The result is that Nvidia can set prices, shape product timelines, and command entire segments of the AI value chain — from the chips themselves to the CUDA software ecosystem that keeps developers loyal.
Why Some Investors Are Nervous Anyway
So why the hesitation in the stock? Some of it’s macro. Tariff talk between the U.S. and China has reignited fears about chip restrictions. Nvidia earns a chunk of its revenue from Chinese customers, so export limits always pose a risk.
There’s also the simple truth that Nvidia has already run. The stock surged 239% in 2023 alone, and even believers know the easy money might be behind us.
Add in competition from AMD (AMD) (which was also down 0.5% on Tuesday), Broadcom (AVGO), and Qualcomm (QCOM), and you get a market that wants confirmation before bidding NVDA up even further.

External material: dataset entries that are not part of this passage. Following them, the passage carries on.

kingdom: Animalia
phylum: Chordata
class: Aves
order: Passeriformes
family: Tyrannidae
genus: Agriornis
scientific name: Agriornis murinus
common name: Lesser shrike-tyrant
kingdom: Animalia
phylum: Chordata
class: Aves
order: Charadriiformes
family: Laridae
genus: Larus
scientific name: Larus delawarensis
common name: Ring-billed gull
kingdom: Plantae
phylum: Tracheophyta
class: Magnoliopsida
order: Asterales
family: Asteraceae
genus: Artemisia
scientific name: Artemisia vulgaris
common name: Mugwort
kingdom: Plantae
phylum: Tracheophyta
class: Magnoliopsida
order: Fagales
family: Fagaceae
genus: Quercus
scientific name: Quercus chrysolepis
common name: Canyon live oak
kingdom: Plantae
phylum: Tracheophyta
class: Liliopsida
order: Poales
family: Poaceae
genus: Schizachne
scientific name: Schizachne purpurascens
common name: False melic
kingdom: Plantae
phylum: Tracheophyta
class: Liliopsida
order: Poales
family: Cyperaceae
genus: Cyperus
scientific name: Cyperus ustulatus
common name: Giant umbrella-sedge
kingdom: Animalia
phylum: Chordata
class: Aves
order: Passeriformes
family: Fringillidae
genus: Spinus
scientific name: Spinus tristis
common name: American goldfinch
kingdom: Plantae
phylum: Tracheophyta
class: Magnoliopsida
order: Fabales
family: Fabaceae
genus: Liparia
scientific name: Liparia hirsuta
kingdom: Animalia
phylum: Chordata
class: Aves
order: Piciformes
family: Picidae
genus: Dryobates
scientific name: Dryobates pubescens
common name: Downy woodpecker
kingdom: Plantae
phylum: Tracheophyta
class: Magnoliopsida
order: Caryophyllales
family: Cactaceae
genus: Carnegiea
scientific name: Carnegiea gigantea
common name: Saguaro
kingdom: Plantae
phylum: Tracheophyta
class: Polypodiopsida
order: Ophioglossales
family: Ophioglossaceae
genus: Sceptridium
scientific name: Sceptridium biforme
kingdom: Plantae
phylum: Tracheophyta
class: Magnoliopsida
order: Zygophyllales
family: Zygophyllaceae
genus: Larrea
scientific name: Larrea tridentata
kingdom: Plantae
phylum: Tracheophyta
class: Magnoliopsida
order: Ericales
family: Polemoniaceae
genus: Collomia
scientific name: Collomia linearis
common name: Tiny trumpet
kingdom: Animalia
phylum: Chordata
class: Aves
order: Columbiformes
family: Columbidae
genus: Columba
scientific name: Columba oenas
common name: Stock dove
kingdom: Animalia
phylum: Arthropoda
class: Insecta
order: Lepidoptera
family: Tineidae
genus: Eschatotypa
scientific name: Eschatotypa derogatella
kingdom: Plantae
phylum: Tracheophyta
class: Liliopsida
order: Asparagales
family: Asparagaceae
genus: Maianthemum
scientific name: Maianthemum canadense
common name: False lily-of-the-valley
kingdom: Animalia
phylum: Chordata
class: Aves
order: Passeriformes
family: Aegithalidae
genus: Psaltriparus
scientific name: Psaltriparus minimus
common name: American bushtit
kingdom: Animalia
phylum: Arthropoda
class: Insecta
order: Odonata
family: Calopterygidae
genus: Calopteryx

Nvidia Isn’t a Graphics Card Company Anymore
Nvidia today is not the Nvidia of 2017. This isn’t about gaming GPUs and flashy product launches. It’s about infrastructure, enterprise software, and the buildout of a $100 billion+ AI market.
Gross margins closing in on 80%? That’s Apple-level profitability — in a space where demand isn’t just steady, it’s exponential.
If you zoom out, Nvidia’s short-term dips look more like breathing room than red flags. And analysts like Blayne Curtis are betting this is only the beginning of a bigger structural shift.
Is Nvidia a Buy, Sell, or Hold?
Wall Street is still leaning heavily bullish on Nvidia (NVDA). Based on the latest TipRanks data, 36 out of 41 analysts rate the stock a Buy, with four rating it Hold, and just one suggesting a Sell. That gives Nvidia a consensus rating of Strong Buy.
The average 12-month NVDA price target now sits at $171.62, suggesting nearly 25% upside from current levels.